Sec. 5. Each vendor in a major procurement must, at the time of executing the contract with the commission, post an appropriate bond or a letter of credit with the commission in an amount equal to the full amount estimated to be paid annually to the vendor under contract. However, the commission may, by a majority vote of all the members of the commission, adopt a resolution expressly permitting the director to decrease the bond or letter of credit requirement for a procurement, if the director determines that the decrease will result in a cost savings to the commission while still providing adequate protection against nonperformance. In lieu of a bond or letter of credit, a vendor may, to assure the faithful performance of its obligations, deposit and maintain with the commission securities that are interest bearing or accruing and that, with the exception of those specified in subdivision (1) or (2), are rated in one (1) of the four (4) highest classifications by an established nationally recognized investment rating service. Securities eligible under this section are limited to the following:
(1) Certificates of deposit issued by solvent banks or savings associations organized and existing under Indiana law or under the laws of the United States and having their principal place of business in Indiana.

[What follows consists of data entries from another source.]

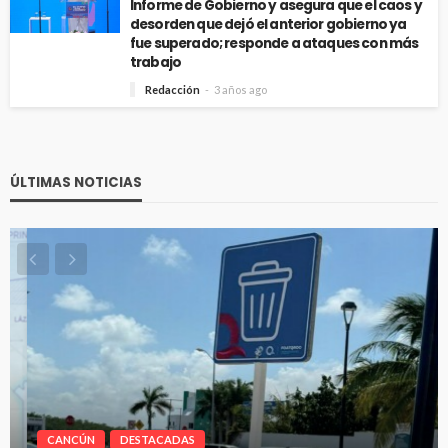
Informe de Gobierno y asegura que el caos y
desorden que dejó el anterior gobierno ya
fue superado; responde a ataques con más
trabajo
Redacción
3 años ago
ÚLTIMAS NOTICIAS
CANCÚN
DESTACADAS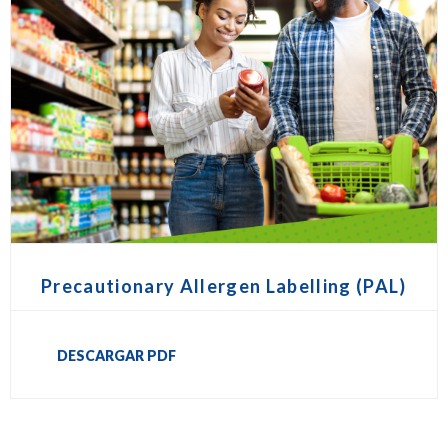
Precautionary Allergen Labelling (PAL)
DESCARGAR PDF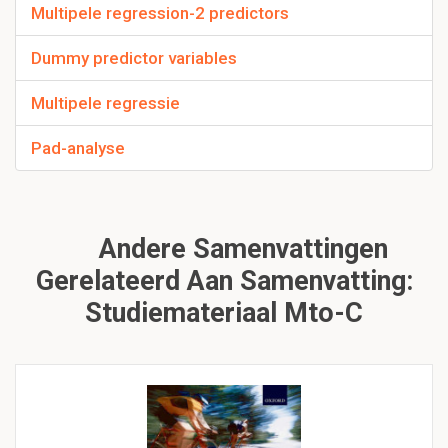
Multipele regression-2 predictors
Dummy predictor variables
Multipele regressie
Pad-analyse
Andere Samenvattingen
Gerelateerd Aan Samenvatting:
Studiemateriaal Mto-C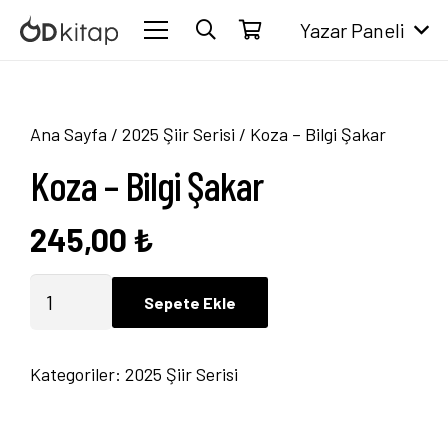
Yazar Paneli
Ana Sayfa
/
2025 Şiir Serisi
/ Koza – Bilgi Şakar
Koza – Bilgi Şakar
245,00
₺
Koza
Sepete Ekle
-
Bilgi
Kategoriler:
2025 Şiir Serisi
Şakar
adet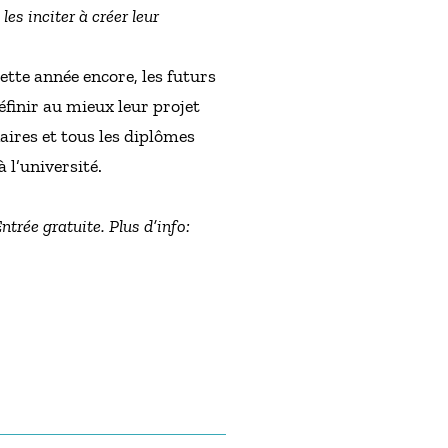
les inciter à créer leur
ette année encore, les futurs
définir au mieux leur projet
naires et tous les diplômes
 l’université.
ntrée gratuite. Plus d’info: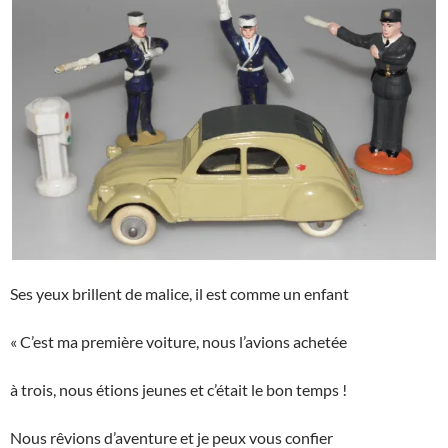
Ses yeux brillent de malice, il est comme un enfant
« C’est ma première voiture, nous l’avions achetée
à trois, nous étions jeunes et c’était le bon temps !
Nous rêvions d’aventure et je peux vous confier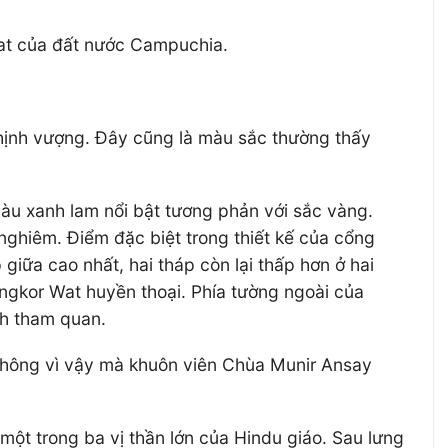
Wat của đất nước Campuchia.
hịnh vượng. Đây cũng là màu sắc thường thấy
àu xanh lam nổi bật tương phản với sắc vàng.
ghiêm. Điểm đặc biệt trong thiết kế của cổng
giữa cao nhất, hai tháp còn lại thấp hơn ở hai
Angkor Wat huyền thoại. Phía tường ngoài của
ch tham quan.
không vì vậy mà khuôn viên Chùa Munir Ansay
– một trong ba vị thần lớn của Hindu giáo. Sau lưng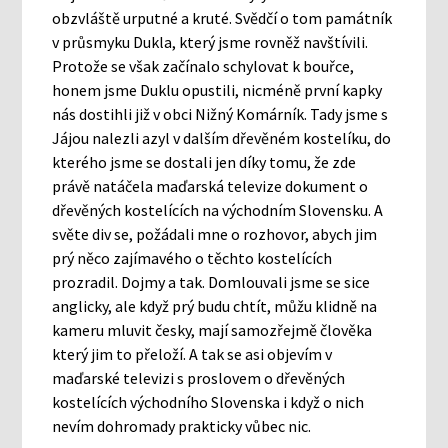
obzvláště urputné a kruté. Svědčí o tom památník
v průsmyku Dukla, který jsme rovněž navštívili.
Protože se však začínalo schylovat k bouřce,
honem jsme Duklu opustili, nicméně první kapky
nás dostihli již v obci Nižný Komárník. Tady jsme s
Jájou nalezli azyl v dalším dřevěném kostelíku, do
kterého jsme se dostali jen díky tomu, že zde
právě natáčela maďarská televize dokument o
dřevěných kostelících na východním Slovensku. A
světe div se, požádali mne o rozhovor, abych jim
prý něco zajímavého o těchto kostelících
prozradil. Dojmy a tak. Domlouvali jsme se sice
anglicky, ale když prý budu chtít, můžu klidně na
kameru mluvit česky, mají samozřejmě člověka
který jim to přeloží. A tak se asi objevím v
maďarské televizi s proslovem o dřevěných
kostelících východního Slovenska i když o nich
nevím dohromady prakticky vůbec nic.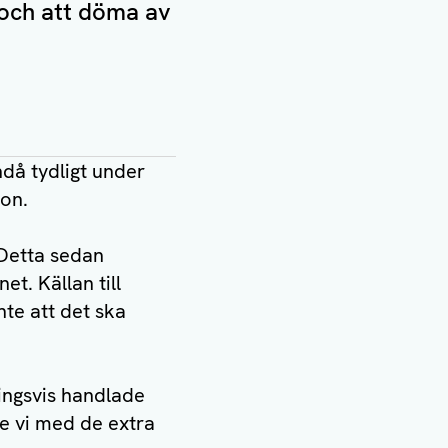
 och att döma av
ndå tydligt under
hon.
 Detta sedan
t. Källan till
te att det ska
ningsvis handlade
de vi med de extra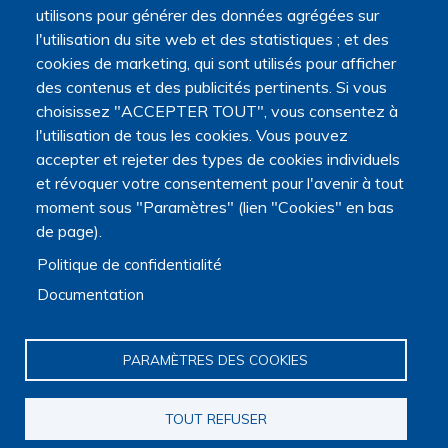
utilisons pour générer des données agrégées sur
l'utilisation du site web et des statistiques ; et des
cookies de marketing, qui sont utilisés pour afficher
des contenus et des publicités pertinents. Si vous
choisissez "ACCEPTER TOUT", vous consentez à
l'utilisation de tous les cookies. Vous pouvez
accepter et rejeter des types de cookies individuels
et révoquer votre consentement pour l'avenir à tout
moment sous "Paramètres" (lien "Cookies" en bas
de page).
Politique de confidentialité
Documentation
PARAMÈTRES DES COOKIES
TOUT REFUSER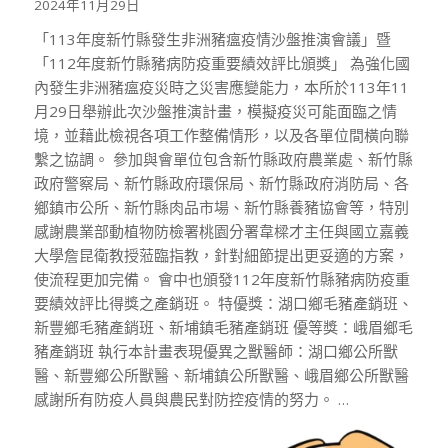
2024年11月29日
「113年度新竹縣發生非洲豬瘟疫情沙盤推演會議」暨
「112年度新竹縣豬病防疫重要績效評比頒獎」 為強化國
內發生非洲豬瘟疫災時之災害應變能力，本所於113年11
月29日舉辦此次沙盤推演計畫，模擬疫災可能面臨之情
境，並藉此檢視各項工作整備情形，以及各單位間橫向聯
繫之協調。 參加與會單位包含新竹縣政府農業處、新竹縣
政府警察局、新竹縣政府環保局、新竹縣政府消防局、各
鄉鎮市公所、新竹縣肉品市場、新竹縣養豬協會等，特別
感謝農業部動植物防檢署桃園分署韋樑才主任與國立嘉義
大學詹昆衛教授蒞臨指教，針對細節提出更妥適的方案，
使流程更加完備。 會中也頒發112年度新竹縣豬病防疫重
要績效評比得獎之產銷班。 特優獎：湖口鄉毛豬產銷班、
新豐鄉毛豬產銷班、新埔鎮毛豬產銷班 優等獎：峨眉鄉毛
豬產銷班 執行本計畫表現優異之獸醫師：湖口鄉公所獸
醫、新豐鄉公所獸醫、新埔鎮公所獸醫、峨眉鄉公所獸醫
感謝所有防疫人員與農民對防控疫情的努力。 …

(2) United States bonds and bills for which the full faith and credit of the government of the United States is pledged for the payment of principal and interest.
(3) General obligation bonds and notes of any political subdivision of the state.
(4) Corporate bonds of a corporation that is not an affiliate or subsidiary of the depositor.
Securities shall be held in trust and must have at all times a market value at least equal to the full amount estimated to be paid annually to the vendor under contract.